→ **Instructions for the task**
Copy down every line of text in the listing below, character for character and in the same order, leaving out the pictures.

───── Provided data ─────

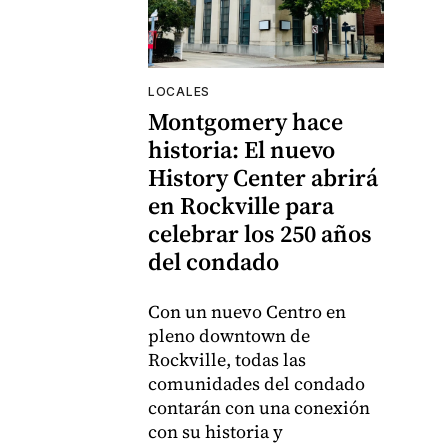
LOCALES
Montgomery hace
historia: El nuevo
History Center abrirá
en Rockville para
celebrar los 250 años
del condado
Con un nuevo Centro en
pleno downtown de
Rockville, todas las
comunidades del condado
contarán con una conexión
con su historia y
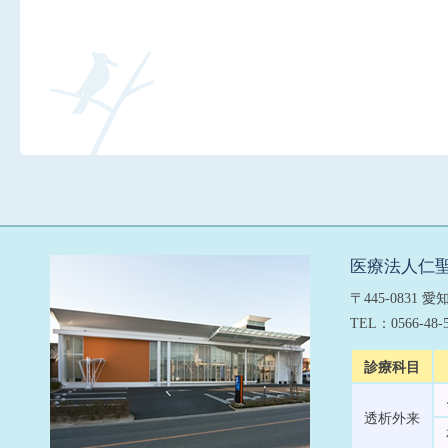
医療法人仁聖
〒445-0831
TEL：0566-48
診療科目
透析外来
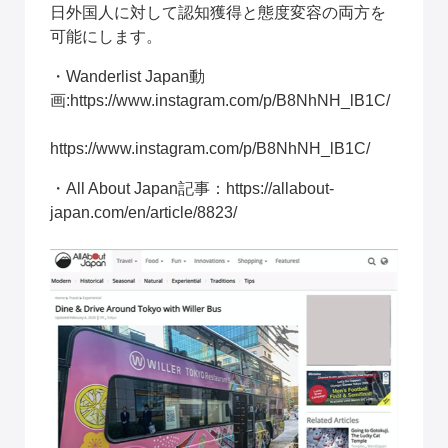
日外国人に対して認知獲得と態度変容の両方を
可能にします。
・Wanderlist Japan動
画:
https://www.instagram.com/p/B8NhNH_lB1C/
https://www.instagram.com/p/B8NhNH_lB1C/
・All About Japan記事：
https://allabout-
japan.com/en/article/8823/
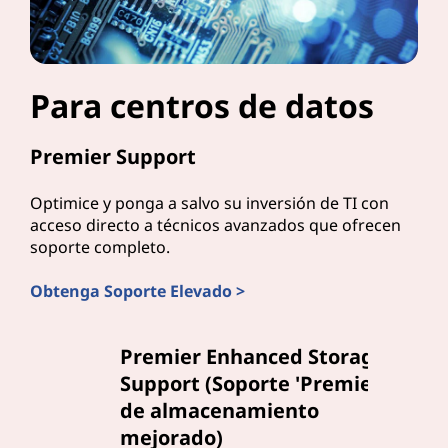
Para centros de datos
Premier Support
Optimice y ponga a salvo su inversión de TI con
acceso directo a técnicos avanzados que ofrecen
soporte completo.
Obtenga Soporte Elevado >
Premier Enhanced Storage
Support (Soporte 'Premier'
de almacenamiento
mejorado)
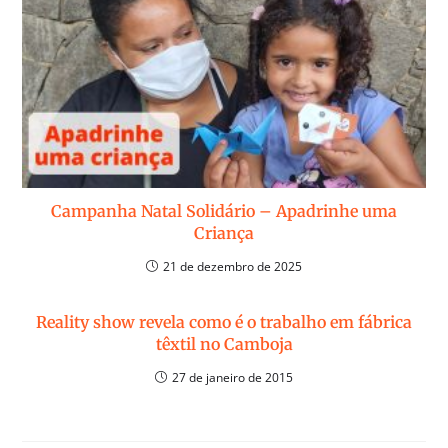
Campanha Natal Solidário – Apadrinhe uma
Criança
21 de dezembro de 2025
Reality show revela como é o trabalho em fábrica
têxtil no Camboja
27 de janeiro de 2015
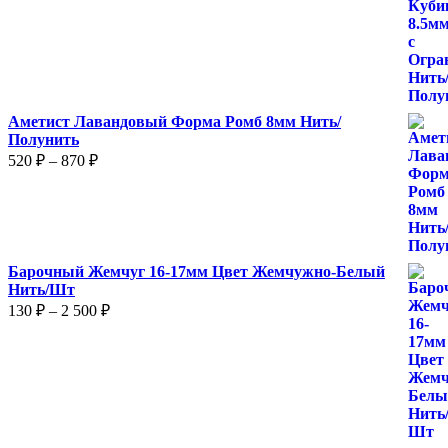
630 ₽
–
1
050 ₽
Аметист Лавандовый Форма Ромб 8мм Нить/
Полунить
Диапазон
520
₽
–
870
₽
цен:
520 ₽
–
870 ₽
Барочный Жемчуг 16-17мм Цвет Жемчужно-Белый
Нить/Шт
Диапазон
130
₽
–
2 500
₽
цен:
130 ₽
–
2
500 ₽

─────

→ **Exercise result**
LOCALES
Montgomery hace
historia: El nuevo
History Center abrirá
en Rockville para
celebrar los 250 años
del condado
Con un nuevo Centro en
pleno downtown de
Rockville, todas las
comunidades del condado
contarán con una conexión
con su historia y
医療法人仁聖
〒445-0831
TEL：0566-48
診療科目
透析外来
日外国人に対して認知獲得と態度変容の両方を
可能にします。
・Wanderlist Japan動
画:
https://www.instagram.com/p/B8NhNH_lB1C/
https://www.instagram.com/p/B8NhNH_lB1C/
・All About Japan記事：
https://allabout-
japan.com/en/article/8823/
Para centros de datos
Premier Support
Optimice y ponga a salvo su inversión de TI con
acceso directo a técnicos avanzados que ofrecen
soporte completo.
Obtenga Soporte Elevado >
Premier Enhanced Storage
Support (Soporte 'Premier'
de almacenamiento
mejorado)
Campanha Natal Solidário – Apadrinhe uma
Criança
21 de dezembro de 2025
Reality show revela como é o trabalho em fábrica
têxtil no Camboja
27 de janeiro de 2015
630 ₽
–
1
050 ₽
Аметист Лавандовый Форма Ромб 8мм Нить/
Полунить
Диапазон
520
₽
–
870
₽
цен:
520 ₽
–
870 ₽
Барочный Жемчуг 16-17мм Цвет Жемчужно-Белый
Нить/Шт
Диапазон
130
₽
–
2 500
₽
цен:
130 ₽
–
2
500 ₽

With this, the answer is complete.